Predicting Baseball Pitches
Utilizing Machine Learning to Predict The Next Pitch
Introduction
The task of hitting a baseball at the major league level is extremely difficult- consider the benchmark for a GREAT hitter is a batting avg of .300- that’s only a 30% success rate. If the batter knew what pitch the pitcher was likely to throw next, his chances of success could improve significantly. Current analysis does a poor job of telling the story of the game through data. Pitchers are more predictable than people realize — people just aren’t using the proper tools to measure them.
Based on data obtained from the current pitcher’s prior tendencies, batter’s prior tendencies, game state, and the last n-chronological pitches, we use both techniques laid out in previous studies, and our own novel methods, to build machine learning models capable of predicting the next pitch.
Our work is intended to form the foundation for further study, and eventually, a consumer application encapsulating the pitch prediction functionality, integrating this with other information about the current game, pitcher, and batter, and presenting all of this information within an attractive user interface. Design decisions were made with this eventuality in mind, and many components were designed to be generalizable and scaled with elastic resources.
Literature Review
We scowered the web for relavent work and found numerous studies and posts relating to the problem of predicting the next pitch, but one stood out.
Predicting the Next Pitch
By: Gartheeban Ganeshapillai and John Guttag, Massachusetts Institute of Technology
Using data compiled from a MLB STATS Inc. dataset the authors utilized pitcher specific linear support vector machines trained on input vectors from the 2008 season of 48 features and a binary label indicating the type of pitch. The model was tested on data from the 2009 season. A total of 359 individual pitchers were examined.
Features used included: the previous pitch, the count, the current score differential, the current base runners and some information about the pitcher’s tendency to throw a pitch (prior) with that property in various situations.
The previous actions of the pitcher on the specific count, and the pitchers conduct with regards to the specific batter were found to be some of the most important features. An engineered feature referred to as shrunk prior was also found to be of prime importance.
A majority baseline accuracy of 59.5% on average was used to assess the performance of the model, which on average saw an accuracy score of 70%, with an average improvement of 18% on a by pitcher basis.
A suggestion for a future improvement was to add features pertaining to the batter who was on deck.
Data Gathering
Pitch data was collected from Statcast via the pybaseball package. Pybaseball’s statcast class allows us to query pitches by date range. After identifying the start and end dates of the 2016, 2017, 2018, and 2019* regular seasons, we were able to pull in Pandas Dataframes containing every pitch for each regular season. These Dataframes were then subject to rudimentary data cleaning described further in the Data Cleaning & Feature Engineering section of this paper.
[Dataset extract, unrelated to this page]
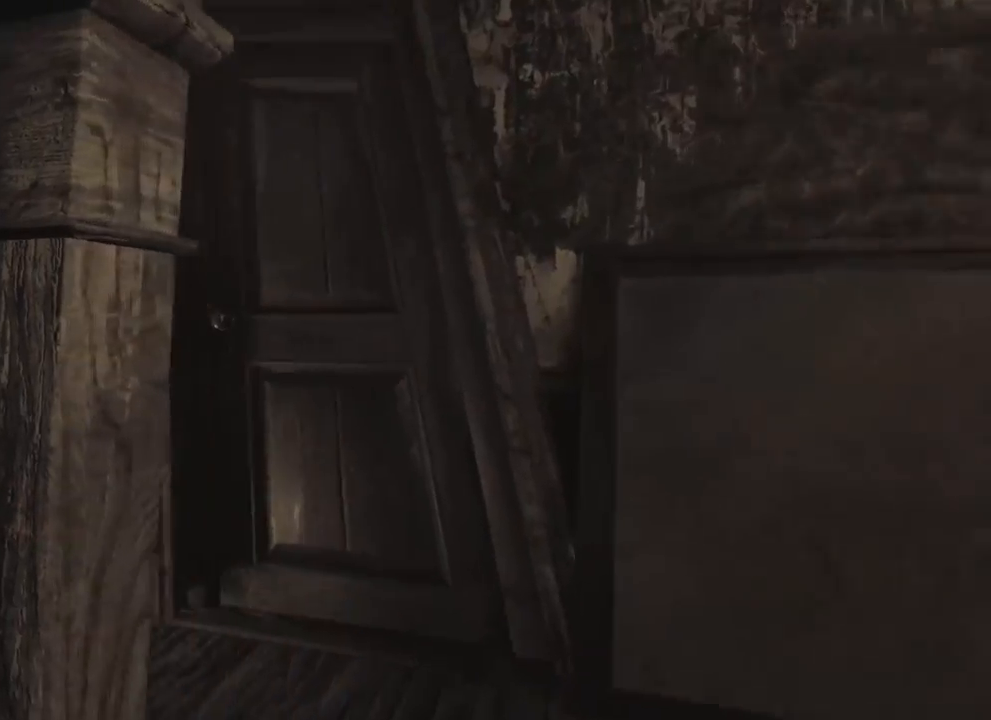
{"keys": [], "events": [[450, "d", "up"], [483, "w", "up"]]}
After cleaning, the dataframes were compressed and stored in github as pickle files.
With future project developments in mind, the data, in addition to being compressed and stored in the main project GitHub repository as pickle files, was also stored in an S3 bucket as both pickle files and csvs. These csv files were then used to create a Redshift table, containing all regular season pitches from 2010–2019. This storage architecture is revisited in the following sections.
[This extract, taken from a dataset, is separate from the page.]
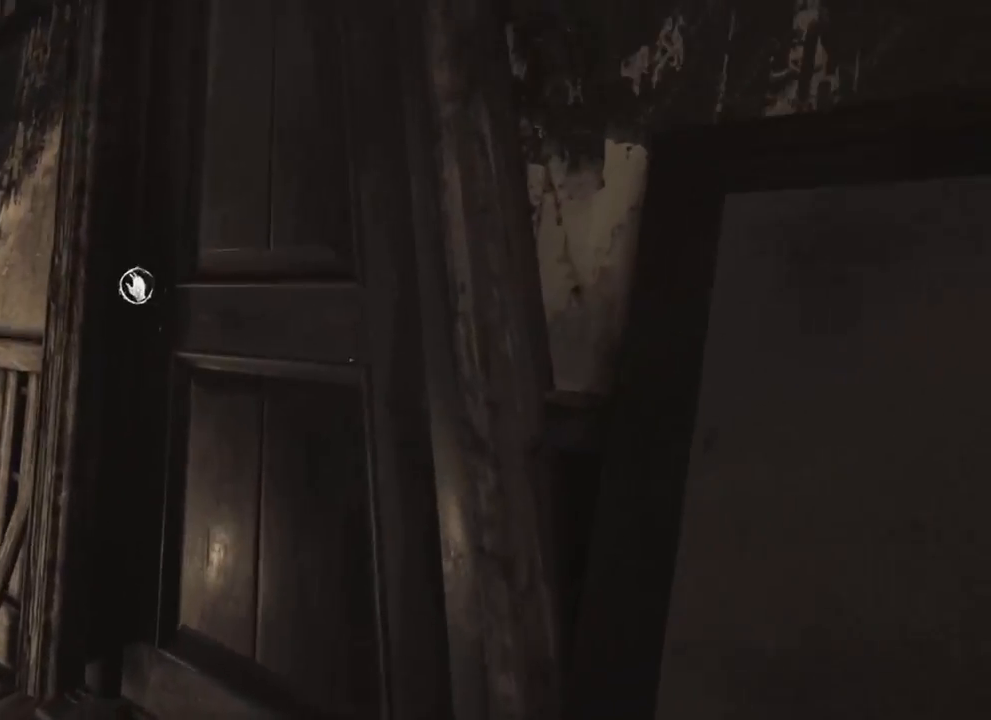
{"keys": [], "events": []}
Data Cleaning and Feature Engineering
As is often the case in the field of data science, the majority of the time spent on this project was devoted to data cleaning, processing, and feature engineering. We built on the procedures and methods of previous iterations of similar projects undertaken in the past. First, we took a sort of high level overview of the project, and tried to layout a blueprint of all the necessary steps and how we wanted to approach transforming the raw pitch data from statcast into the format we wanted for our input vector into machine learning models. The main steps can be summarized as follows:
General Data Cleaning
Without going too far into the details, we encountered a few glitches in the data here and there during the process of data wrangling and feature engineering, so we added some code upfront to try to take care of most of it. Basically this included things like weeding out a small number of games played overseas w/o the Statcast camera tracking system installed, replacing unknown pitch type w/ NaN values, and fixing the number of balls from 4 to 3 in a few instances.
Game State Features
Here, we used the balls and strikes features to create a feature representing the current count for that at-bat, and then mapped the count into 3 categories representing whether the count favored the pitcher, the batter, or if the count was neutral. It stands to reason that pitchers approach these situations differently, and their choice of pitch should be heavily variable based on the favorability of the count.
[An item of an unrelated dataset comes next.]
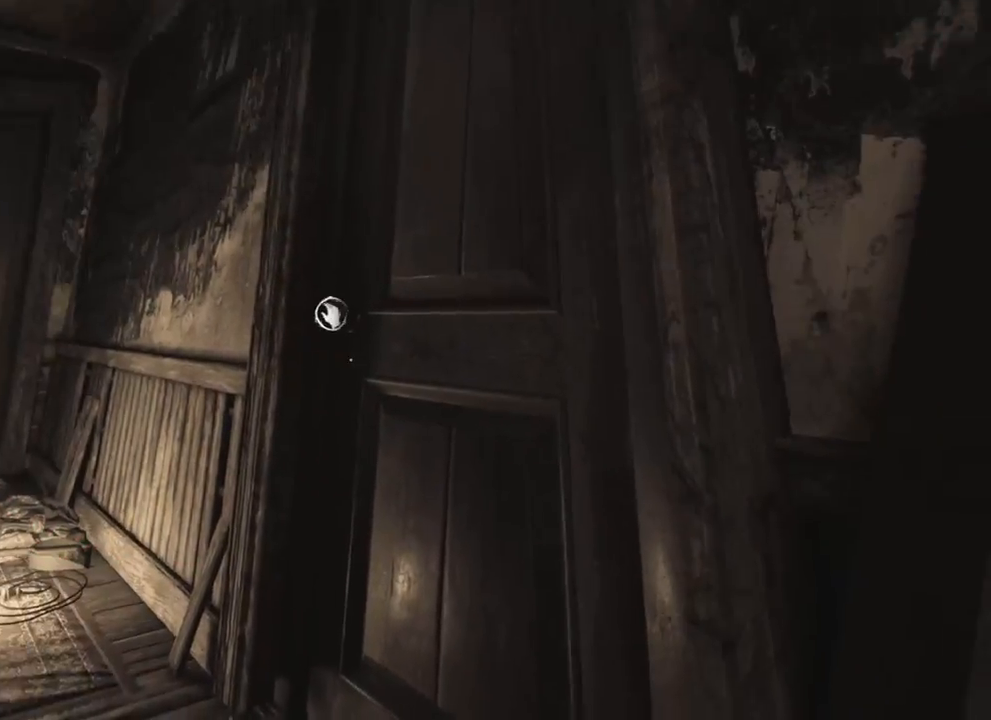
{"keys": [], "events": []}
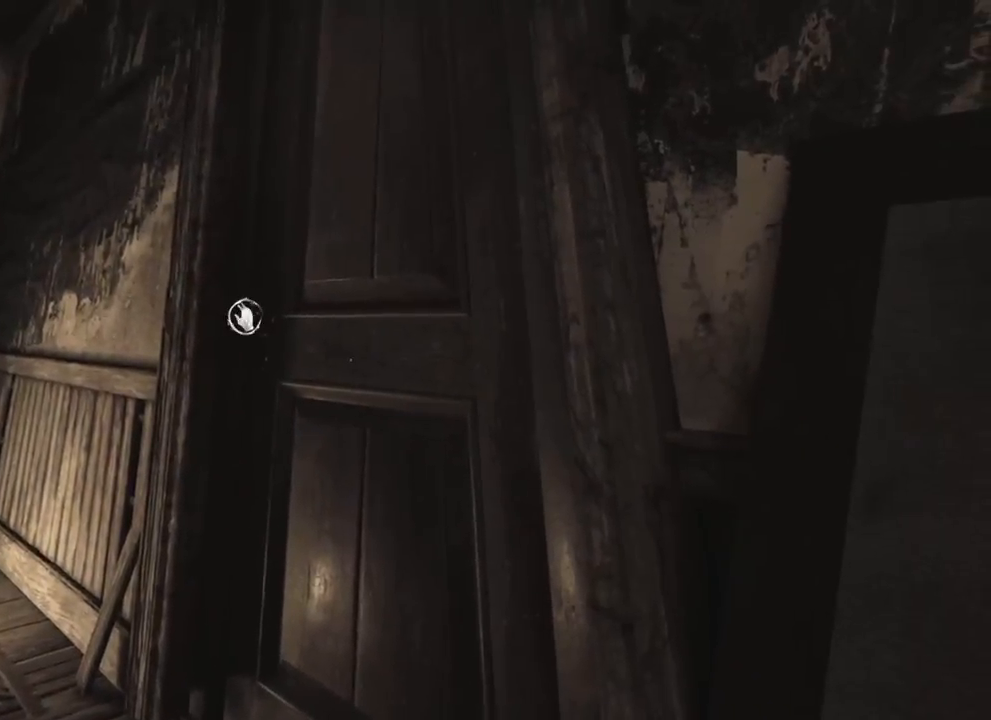
{"keys": ["w"], "events": [[16, "w", "down"]]}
Next we created a feature that represented the score differential, or how many runs ahead or behind the pitchers team was. Next, using the data for baserunners, we converted the baserunner features from using the baserunner id to a binary 1/0 whether or not a runner was on each base. Also we added a feature for whether ANY player was on any base vs bases empty, and also a feature whether or not the bases were loaded. A runner on first base has the potential to steal a base and advance, so perhaps some pitchers are less likely to throw as many breaking balls in the dirt that could get away from the catcher and allow the runner to advance into scoring position. Perhaps a runner on 2nd base with a clear view of the catchers pitch signals and potential to steal the sign and tip off the player at bat with a signal of their own could influence a pitchers choice of pitches. Maybe some of these tendencies could contribute to a machine learning model in making predictions.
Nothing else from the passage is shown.